Point-Counterpoint offers two opposing viewpoints on the same subject.

Your letters are scheduled to post at 9 a.m. 6/24. Readers may comment on your thoughts and you are welcome to respond to them and to each other.

Thanks very much for contributing to our community’s conversation.

All best,

Helen Shum
Public Access Editor
The Oregonian

Here’s the edited version:

No innocent person should be incarcerated, but the recent Supreme Court ruling seriously undermines an inmate’s ability to challenge their incarceration and prove their innocence via new, more advanced DNA testing methods.

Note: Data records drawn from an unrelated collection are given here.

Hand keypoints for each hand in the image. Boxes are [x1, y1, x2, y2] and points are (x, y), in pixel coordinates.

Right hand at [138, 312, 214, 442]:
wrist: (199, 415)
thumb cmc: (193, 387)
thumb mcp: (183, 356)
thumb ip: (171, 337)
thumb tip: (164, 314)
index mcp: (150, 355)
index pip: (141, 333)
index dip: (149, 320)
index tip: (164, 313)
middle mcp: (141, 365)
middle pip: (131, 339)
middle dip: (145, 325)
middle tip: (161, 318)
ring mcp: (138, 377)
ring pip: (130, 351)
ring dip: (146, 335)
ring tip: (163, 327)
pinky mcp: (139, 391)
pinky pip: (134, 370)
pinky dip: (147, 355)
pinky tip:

The 5-4 ruling denies that inmates have a constitutional right to DNA testing after their conviction and places the states in charge of setting their own policies concerning whether inmates can have access to post-conviction DNA testing.

Amendment 6 of the U.S. Constitution states that “the accused shall enjoy the right … to be confronted with the witnesses against him” and “obtaining witnesses in his favor.” And this applies to physical evidence as well.

The right to, as Reuters puts it, “obtain access to a state’s biological evidence to conduct DNA testing when pursuing claims of innocence” should easily fall under this amendment.

I agree with the dissenting justices that “the right to post-conviction DNA testing should not depend on the widely varying laws enacted by the states.”